In killing intentional walk, baseball loses a part of history, and gains nothing – Chicago Tribune

The four-pitch intentional walk, a relic from baseball’s past used at declining rates in the modern game, died on Wednesday, when Major League Baseball and its Players Association agreed to replace it with an automatic walk triggered by a signal from the dugout. The curious part was its cause of death: It was sacrificed in the name of shorter games.

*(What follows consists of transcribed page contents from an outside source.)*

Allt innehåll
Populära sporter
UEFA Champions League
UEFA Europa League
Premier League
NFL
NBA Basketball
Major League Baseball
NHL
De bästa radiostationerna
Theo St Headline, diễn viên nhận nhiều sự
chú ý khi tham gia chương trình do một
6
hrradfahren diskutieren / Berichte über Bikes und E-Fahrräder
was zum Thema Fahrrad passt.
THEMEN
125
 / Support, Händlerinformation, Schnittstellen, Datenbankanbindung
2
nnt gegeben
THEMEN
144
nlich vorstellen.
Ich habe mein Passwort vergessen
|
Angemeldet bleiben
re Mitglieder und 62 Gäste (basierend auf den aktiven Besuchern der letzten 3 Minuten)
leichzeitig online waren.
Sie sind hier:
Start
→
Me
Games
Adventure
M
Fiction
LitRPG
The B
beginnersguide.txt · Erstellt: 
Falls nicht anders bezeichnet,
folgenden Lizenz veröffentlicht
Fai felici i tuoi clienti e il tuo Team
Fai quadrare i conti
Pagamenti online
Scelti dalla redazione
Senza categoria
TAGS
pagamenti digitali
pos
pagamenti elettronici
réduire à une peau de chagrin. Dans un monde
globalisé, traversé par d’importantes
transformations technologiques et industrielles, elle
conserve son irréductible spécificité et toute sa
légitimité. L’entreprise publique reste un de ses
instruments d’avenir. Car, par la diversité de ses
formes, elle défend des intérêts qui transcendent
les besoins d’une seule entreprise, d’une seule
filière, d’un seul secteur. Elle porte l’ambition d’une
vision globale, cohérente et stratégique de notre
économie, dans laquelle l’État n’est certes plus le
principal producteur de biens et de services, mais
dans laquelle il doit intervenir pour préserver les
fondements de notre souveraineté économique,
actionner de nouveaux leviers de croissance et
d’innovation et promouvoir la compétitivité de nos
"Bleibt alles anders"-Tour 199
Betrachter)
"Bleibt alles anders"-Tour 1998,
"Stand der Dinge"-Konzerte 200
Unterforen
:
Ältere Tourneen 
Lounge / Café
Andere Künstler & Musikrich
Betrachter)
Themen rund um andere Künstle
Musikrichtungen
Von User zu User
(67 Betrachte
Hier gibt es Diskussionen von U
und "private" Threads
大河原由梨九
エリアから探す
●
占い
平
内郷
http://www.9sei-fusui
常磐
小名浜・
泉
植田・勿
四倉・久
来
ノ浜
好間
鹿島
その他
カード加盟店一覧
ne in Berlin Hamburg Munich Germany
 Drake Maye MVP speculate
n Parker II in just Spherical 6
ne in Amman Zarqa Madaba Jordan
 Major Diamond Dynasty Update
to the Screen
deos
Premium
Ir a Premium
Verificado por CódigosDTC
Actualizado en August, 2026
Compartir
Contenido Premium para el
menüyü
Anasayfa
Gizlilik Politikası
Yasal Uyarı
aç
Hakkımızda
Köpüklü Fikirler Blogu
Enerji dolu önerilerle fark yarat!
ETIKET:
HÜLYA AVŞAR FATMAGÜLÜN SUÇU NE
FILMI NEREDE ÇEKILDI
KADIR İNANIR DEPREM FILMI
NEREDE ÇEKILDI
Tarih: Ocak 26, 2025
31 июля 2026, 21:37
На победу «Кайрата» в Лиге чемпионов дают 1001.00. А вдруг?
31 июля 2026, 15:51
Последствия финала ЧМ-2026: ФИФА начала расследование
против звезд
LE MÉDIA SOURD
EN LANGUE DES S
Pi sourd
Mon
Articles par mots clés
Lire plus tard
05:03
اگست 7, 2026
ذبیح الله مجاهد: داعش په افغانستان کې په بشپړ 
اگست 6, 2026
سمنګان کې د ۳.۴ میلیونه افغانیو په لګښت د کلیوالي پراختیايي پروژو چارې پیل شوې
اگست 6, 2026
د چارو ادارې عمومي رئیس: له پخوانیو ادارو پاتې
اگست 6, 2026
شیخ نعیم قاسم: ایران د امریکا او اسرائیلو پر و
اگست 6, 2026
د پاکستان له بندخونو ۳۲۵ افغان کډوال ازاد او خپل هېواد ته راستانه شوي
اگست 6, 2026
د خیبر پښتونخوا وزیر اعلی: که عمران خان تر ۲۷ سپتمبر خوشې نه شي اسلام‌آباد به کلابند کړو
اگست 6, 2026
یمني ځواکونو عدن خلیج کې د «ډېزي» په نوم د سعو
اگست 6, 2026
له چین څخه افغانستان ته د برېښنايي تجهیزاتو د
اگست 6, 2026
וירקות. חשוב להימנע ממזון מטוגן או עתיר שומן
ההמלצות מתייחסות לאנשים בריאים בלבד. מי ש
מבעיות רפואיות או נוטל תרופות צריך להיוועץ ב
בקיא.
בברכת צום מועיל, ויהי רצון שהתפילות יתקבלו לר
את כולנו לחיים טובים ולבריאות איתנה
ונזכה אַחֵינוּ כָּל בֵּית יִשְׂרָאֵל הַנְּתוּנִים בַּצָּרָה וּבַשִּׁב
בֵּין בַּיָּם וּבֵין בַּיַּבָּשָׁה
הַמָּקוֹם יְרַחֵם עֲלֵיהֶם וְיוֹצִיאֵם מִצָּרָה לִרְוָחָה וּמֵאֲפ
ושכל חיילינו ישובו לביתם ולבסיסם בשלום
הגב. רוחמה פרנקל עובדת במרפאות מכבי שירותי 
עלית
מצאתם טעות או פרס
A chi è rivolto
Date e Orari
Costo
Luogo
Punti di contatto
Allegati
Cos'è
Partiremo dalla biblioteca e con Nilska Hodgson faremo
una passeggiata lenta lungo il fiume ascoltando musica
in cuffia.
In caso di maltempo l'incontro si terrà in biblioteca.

That is curious, to say the least, because the intentional walk had neither the frequency of use nor the potential time-savings to make it an obvious target of league officials, led by Commissioner Rob Manfred, who want to speed up the pace of play. Last year, intentional walks occurred at a rate of one every 2.6 games. Their elimination would save perhaps a minute with each instance — a statistically insignificant improvement for a sport that averaged a record-high 3 hours 6 minutes per game in 2016.

Instead, the intentional walk was chosen as the starting point for pace-of-play reform because it was the only thing the league and the union could agree to. In dueling news conferences over the past few days, Manfred and union chief Tony Clark have made it clear they have radically diverging views on the necessity for stronger reforms. And Manfred, in particular, made it clear this is an area he sees as being worth fighting for — threatening to use unilateral powers to make changes beginning in 2018.

“I have great respect for the labor-relations process,” Manfred said. “. . . But I have to admit I’m disappointed we could not even get the MLBPA to agree to even modest rule changes,” such as pitch clocks to force pitchers to work faster and a limit on trips to the mound.